— Enunciado da tarefa —
Reescreva de forma mais breve o parágrafo da entrevista que começa com "Tanto Dworkin quanto Hart", mantendo seus fatos principais.

Entrevista com Kenneth Himma - Primeira Parte
Dando início a uma sequência de entrevistas com figuras representativas do quadro contemporâneo da filosofia do direito, apresento abaixo a primeira parte da versão traduzida da entrevista que fiz com o Prof. Kenneth E. Himma. Fiz as perguntas tendo em vista o contexto brasileiro e a necessidade do público leitor de ganhar mais familiaridade com o estado do debate de língua inglesa sobre filosofia do direito, e especialmente sobre o positivismo jurídico. Espero que apreciem.
1 – Gostaria de partir de um ponto que ainda é
conhecido da maioria dos estudantes e professores de filosofia do direito no
Brasil, que é o debate Hart-Dworkin. Qual é a sua compreensão pessoal do
verdadeiro objeto do debate? E em que ponto do espectro entre descritivo e
normativo você se localiza quanto a teoria do direito?
Kenneth E. Himma |
Tanto
Dworkin quanto Hart consideravam que o debate era entre um antipositivista e um
positivista. As primeiras obras de Dworkin criticavam várias das que ele
considerava serem doutrinas positivistas. Ele atribuía ao positivismo e
criticava as seguintes afirmações: (1) juízes tem uma discricionariedade de
tipo quase legislativo; (2) o direito consiste somente de regras (não de
princípios); (3) os critérios de validade são exauridos por normas convencionais;
e (4) não há conexão conceitual entre direito e moral. As críticas de Dworkin
forçaram os positivistas a esclarecerem várias de suas posições relativas às
quatro afirmações acima e contribuíram bastante para a forma que toma o
positivismo contemporâneo. Sua obra tardia em teoria do direito conceitual,
especialmente a obra-prima de Dworkin, O
Império do Direito, articulou o que ele considerava ser uma terceira teoria
conceitual do direito – o interpretativismo construtivo. De acordo com a visão
de Dworkin, o direito inclui não apenas as regras e padrões que são promulgados
pelas legislaturas e tribunais, mas também os princípios de justiça e equidade
que mostram aquelas regras e padrões à melhor luz moral, o que, para Dworkin,
envolveria fornecer a melhor justificação moral possível para uso estatal de
mecanismos coercivos de aplicação. Ele continuou a negar que os critérios de
validade (ou “fundamentos do direito”, como ele os chama) são exauridos por
regras convencionais (ou “sociais, como Hart as chama) – uma conclusão que ele
tenta justificar por meio do seu argumento famoso (ou infame) do aguilhão
semântico – ao longo de todas as fases de sua carreira.

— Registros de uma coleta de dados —
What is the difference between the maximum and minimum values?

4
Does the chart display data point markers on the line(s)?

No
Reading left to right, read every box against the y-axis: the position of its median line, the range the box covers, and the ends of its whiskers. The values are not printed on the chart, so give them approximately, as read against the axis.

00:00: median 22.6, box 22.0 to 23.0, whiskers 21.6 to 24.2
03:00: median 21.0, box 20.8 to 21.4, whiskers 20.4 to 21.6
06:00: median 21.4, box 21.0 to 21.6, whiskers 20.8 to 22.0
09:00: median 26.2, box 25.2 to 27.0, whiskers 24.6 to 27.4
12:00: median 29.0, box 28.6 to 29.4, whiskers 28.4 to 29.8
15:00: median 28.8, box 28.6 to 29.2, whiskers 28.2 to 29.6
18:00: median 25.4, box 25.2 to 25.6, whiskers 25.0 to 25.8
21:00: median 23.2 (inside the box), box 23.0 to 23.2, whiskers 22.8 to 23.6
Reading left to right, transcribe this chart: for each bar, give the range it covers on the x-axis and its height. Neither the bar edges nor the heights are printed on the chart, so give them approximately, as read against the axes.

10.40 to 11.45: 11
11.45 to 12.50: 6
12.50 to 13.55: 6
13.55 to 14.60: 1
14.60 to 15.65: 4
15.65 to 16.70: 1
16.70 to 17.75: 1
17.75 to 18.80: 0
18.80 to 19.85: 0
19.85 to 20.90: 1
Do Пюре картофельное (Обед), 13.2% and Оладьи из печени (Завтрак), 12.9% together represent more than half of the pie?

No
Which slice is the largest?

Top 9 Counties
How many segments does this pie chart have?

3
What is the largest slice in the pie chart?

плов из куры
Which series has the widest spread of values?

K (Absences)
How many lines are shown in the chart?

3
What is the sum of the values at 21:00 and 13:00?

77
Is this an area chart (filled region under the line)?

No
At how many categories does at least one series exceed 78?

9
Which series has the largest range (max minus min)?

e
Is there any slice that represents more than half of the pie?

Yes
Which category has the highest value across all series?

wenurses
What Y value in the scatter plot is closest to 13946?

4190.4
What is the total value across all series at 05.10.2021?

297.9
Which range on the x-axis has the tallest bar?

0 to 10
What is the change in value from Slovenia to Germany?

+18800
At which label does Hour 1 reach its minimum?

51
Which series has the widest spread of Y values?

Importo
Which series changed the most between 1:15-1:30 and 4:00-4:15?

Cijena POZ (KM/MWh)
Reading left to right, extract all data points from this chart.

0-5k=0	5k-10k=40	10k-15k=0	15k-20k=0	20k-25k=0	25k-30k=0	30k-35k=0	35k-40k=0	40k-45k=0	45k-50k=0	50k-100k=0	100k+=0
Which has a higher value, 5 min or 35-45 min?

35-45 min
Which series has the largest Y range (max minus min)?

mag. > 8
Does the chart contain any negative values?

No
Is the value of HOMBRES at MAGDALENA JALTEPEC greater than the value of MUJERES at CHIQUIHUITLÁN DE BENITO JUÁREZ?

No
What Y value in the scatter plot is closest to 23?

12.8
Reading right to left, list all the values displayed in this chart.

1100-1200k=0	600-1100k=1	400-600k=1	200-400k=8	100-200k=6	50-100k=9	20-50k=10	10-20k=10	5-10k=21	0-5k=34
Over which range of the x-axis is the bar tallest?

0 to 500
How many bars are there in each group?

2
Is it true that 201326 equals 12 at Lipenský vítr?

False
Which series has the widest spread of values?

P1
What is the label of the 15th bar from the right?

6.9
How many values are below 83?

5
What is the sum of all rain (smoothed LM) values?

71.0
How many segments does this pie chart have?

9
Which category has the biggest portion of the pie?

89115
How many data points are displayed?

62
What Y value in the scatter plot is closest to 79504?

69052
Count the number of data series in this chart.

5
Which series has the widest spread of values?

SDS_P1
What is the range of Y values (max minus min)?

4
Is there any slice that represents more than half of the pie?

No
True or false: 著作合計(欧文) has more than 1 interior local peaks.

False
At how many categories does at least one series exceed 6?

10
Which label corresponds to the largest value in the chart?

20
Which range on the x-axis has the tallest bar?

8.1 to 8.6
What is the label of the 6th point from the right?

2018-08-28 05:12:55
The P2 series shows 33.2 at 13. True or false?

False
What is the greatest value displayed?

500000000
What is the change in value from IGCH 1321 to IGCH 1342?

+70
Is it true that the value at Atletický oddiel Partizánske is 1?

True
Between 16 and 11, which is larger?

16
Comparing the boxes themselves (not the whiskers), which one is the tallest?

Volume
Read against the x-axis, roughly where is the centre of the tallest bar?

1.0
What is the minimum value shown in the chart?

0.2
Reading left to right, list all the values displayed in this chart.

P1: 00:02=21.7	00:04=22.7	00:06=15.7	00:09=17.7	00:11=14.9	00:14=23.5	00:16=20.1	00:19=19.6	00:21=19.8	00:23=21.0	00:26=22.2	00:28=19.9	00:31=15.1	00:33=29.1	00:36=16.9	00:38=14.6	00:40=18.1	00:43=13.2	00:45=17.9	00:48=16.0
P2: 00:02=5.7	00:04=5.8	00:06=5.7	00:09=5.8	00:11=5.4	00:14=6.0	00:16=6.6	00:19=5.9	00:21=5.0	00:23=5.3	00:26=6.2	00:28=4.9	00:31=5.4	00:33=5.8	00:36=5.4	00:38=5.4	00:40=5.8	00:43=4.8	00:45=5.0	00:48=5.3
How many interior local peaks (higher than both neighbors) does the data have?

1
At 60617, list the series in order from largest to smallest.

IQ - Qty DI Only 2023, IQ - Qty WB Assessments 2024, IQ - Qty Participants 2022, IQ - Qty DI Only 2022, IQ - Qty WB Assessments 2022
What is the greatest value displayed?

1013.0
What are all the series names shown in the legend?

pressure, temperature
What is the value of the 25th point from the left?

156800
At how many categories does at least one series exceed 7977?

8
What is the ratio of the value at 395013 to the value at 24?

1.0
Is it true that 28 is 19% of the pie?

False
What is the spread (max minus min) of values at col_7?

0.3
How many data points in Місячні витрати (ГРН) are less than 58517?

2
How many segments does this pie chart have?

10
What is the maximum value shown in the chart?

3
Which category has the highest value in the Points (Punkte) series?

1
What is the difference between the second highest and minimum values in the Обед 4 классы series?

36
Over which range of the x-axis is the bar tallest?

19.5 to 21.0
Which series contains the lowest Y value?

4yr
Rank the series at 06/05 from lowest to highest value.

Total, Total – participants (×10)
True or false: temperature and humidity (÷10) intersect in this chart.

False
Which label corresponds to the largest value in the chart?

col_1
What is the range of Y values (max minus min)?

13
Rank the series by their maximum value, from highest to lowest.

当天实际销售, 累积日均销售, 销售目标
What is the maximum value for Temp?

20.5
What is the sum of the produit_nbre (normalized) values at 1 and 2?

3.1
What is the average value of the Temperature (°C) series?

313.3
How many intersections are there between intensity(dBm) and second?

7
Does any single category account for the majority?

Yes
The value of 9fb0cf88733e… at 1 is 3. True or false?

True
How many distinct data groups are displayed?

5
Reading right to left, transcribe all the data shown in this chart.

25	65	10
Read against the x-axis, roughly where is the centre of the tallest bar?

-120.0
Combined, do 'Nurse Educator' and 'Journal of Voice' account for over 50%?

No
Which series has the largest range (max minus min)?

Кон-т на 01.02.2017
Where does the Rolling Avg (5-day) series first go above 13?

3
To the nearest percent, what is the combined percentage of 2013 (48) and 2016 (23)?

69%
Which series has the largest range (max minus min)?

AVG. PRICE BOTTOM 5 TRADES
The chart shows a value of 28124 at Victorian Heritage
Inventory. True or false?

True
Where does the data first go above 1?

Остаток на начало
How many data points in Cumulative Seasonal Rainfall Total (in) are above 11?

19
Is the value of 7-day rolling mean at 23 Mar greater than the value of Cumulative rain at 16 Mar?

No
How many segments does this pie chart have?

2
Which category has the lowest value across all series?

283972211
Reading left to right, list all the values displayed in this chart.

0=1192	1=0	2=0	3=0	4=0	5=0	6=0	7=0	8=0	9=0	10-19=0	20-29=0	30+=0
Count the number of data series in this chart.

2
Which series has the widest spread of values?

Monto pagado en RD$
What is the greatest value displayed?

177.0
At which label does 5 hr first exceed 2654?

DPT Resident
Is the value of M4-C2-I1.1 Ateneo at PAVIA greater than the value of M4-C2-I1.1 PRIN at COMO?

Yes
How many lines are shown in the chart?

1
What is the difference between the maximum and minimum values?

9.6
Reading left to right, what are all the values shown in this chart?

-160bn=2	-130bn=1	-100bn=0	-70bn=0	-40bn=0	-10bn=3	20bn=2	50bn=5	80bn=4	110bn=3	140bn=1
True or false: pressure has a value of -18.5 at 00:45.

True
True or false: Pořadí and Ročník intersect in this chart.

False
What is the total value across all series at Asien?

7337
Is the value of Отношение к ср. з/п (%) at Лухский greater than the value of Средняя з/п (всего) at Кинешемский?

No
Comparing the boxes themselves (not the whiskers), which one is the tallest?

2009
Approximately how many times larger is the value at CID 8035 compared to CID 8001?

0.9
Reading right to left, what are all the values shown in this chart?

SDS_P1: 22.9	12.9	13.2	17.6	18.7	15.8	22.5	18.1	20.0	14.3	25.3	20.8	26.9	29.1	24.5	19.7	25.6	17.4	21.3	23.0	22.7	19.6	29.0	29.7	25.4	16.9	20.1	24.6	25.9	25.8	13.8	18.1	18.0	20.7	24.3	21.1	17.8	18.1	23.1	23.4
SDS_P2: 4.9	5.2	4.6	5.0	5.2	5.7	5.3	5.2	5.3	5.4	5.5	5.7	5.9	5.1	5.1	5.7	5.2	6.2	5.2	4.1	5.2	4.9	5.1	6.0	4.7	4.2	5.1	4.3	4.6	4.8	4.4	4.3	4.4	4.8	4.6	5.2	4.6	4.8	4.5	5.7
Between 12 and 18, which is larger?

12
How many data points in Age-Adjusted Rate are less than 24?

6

— Resposta ao problema —
Dworkin e Hart viam o debate como um confronto entre um antipositivista e um positivista. Em suas primeiras obras, Dworkin atribuiu ao positivismo e criticou quatro teses. A primeira é que os juízes têm discricionariedade quase legislativa. A segunda é que o direito consiste só de regras, e não de princípios. A terceira é que os critérios de validade se esgotam em normas convencionais. A quarta é que não há conexão conceitual entre direito e moral. Essas críticas obrigaram os positivistas a esclarecer suas posições e moldaram o positivismo contemporâneo. Mais tarde, sobretudo em O Império do Direito, Dworkin propôs uma terceira teoria conceitual, o interpretativismo construtivo. Segundo ela, o direito inclui as regras e os padrões promulgados por legislaturas e tribunais e também os princípios de justiça e equidade que os mostram à melhor luz moral. Isso significa dar a melhor justificação moral possível ao uso estatal da coerção. Ao longo de toda a carreira, Dworkin negou que os critérios de validade se esgotem em regras convencionais e sustentou essa posição com o argumento do aguilhão semântico.